# Exercise inputs start
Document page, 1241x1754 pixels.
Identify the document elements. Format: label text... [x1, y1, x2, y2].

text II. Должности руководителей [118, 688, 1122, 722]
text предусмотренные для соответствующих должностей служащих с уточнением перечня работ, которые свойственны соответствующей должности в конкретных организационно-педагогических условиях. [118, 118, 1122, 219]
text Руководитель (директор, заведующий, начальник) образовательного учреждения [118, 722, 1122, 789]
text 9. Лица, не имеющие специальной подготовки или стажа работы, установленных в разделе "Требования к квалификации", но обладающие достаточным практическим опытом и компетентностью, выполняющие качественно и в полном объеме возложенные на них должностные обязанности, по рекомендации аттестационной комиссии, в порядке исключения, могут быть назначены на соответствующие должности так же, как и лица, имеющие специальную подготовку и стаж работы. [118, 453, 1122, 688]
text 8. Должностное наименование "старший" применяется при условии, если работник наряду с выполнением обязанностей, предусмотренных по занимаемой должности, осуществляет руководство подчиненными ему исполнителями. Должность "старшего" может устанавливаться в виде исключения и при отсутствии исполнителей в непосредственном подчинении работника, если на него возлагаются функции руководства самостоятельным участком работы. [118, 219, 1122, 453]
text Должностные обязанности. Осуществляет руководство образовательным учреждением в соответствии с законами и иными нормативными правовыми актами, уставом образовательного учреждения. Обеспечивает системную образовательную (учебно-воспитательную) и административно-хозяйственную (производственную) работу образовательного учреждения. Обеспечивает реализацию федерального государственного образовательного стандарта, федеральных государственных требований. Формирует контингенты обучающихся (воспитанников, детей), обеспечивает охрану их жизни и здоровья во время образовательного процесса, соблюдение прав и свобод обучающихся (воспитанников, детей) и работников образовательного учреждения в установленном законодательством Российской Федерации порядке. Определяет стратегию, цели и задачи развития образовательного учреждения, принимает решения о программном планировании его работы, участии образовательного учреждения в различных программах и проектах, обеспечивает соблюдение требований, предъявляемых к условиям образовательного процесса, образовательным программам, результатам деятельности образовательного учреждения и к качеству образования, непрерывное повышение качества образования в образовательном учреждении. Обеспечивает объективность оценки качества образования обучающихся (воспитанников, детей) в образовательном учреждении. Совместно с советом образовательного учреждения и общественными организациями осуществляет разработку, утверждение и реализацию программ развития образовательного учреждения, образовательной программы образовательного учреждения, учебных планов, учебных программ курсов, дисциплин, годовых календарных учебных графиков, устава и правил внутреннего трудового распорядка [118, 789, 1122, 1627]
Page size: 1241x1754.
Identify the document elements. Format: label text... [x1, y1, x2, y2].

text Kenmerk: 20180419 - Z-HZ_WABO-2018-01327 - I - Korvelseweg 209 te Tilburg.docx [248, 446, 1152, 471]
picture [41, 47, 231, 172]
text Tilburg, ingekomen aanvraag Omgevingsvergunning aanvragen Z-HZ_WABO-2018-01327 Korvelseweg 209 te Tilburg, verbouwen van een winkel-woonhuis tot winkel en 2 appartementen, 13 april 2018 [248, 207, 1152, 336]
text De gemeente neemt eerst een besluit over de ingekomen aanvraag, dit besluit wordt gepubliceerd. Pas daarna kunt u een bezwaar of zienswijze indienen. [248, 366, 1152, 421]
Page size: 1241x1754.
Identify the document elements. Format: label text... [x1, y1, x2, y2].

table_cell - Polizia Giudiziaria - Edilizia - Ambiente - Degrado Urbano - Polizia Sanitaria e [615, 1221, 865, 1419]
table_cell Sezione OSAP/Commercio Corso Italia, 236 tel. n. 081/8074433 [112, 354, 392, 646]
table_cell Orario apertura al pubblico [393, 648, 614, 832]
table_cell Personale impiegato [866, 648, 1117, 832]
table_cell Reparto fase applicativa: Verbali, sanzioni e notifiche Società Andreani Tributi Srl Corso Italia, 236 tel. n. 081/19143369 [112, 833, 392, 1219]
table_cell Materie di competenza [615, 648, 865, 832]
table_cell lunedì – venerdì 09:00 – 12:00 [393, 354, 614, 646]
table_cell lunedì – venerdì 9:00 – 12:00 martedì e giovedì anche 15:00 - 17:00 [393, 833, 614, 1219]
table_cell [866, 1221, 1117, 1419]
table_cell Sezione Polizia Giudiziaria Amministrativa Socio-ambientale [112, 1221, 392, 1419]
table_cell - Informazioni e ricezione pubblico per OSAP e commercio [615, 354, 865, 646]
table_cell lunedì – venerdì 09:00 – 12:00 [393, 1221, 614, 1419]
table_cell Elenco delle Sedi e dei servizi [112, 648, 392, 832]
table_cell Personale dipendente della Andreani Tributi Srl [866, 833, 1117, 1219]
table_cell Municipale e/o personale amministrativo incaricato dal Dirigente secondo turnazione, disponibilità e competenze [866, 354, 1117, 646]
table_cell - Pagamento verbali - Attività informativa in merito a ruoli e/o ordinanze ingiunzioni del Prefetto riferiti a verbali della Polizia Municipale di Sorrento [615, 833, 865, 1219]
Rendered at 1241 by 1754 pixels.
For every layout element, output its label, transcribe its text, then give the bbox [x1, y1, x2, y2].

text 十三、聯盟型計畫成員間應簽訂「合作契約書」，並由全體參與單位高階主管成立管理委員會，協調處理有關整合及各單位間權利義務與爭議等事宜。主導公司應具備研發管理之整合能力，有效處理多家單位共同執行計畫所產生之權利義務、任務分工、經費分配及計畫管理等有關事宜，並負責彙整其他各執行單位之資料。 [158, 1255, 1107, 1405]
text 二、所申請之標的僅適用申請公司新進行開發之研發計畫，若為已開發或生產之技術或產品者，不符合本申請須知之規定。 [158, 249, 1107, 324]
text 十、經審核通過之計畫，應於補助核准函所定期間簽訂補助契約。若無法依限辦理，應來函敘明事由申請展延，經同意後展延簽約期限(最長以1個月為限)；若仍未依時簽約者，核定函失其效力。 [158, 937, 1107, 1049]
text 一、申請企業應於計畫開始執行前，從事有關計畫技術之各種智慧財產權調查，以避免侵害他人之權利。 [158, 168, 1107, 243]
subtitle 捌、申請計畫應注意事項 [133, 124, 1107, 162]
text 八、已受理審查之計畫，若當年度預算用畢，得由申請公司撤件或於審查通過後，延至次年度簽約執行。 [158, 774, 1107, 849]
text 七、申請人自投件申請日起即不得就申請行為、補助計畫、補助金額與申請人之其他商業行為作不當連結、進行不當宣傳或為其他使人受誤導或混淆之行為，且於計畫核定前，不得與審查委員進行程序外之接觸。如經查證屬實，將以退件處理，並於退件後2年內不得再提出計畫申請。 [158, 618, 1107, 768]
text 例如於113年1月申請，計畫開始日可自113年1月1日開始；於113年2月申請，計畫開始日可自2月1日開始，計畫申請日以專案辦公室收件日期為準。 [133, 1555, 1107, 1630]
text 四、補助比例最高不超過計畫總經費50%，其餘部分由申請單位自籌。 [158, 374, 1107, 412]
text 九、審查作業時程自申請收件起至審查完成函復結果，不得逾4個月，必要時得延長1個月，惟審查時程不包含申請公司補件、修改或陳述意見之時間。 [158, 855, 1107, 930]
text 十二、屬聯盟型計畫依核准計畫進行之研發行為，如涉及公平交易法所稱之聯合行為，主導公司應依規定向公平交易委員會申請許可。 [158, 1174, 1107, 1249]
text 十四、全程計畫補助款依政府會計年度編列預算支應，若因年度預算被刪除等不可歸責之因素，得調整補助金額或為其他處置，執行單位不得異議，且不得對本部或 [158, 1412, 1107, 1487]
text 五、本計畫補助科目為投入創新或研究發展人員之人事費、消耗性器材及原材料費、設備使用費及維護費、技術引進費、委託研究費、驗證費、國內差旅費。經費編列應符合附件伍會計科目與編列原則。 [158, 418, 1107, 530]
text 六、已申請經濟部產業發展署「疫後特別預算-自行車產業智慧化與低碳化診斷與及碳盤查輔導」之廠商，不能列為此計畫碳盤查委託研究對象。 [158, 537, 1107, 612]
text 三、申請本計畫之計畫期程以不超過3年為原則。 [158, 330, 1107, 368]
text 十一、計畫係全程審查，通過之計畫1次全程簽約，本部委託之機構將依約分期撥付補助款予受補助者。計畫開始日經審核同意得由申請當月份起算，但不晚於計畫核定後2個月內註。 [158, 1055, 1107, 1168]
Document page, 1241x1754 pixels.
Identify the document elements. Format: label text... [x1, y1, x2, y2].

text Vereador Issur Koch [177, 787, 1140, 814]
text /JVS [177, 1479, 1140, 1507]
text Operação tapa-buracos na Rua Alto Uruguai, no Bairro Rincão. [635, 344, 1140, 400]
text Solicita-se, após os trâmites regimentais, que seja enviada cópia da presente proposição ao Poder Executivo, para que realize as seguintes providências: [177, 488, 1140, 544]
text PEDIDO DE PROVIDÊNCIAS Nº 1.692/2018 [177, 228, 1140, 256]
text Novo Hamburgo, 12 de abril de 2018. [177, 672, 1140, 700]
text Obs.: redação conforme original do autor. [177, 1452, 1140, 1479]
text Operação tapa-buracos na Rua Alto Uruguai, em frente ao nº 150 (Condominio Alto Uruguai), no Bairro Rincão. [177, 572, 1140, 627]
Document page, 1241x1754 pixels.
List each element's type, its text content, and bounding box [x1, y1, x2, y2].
# Exercise inputs end
# Problem to solve
Please copy the stretch of the records from the line that contains "table_cell - Polizia" through the line that contains "table_cell Orario apertura", both of those lines included, and change nothing in them.

# Solution to this problem
table_cell - Polizia Giudiziaria - Edilizia - Ambiente - Degrado Urbano - Polizia Sanitaria e [615, 1221, 865, 1419]
table_cell Sezione OSAP/Commercio Corso Italia, 236 tel. n. 081/8074433 [112, 354, 392, 646]
table_cell Orario apertura al pubblico [393, 648, 614, 832]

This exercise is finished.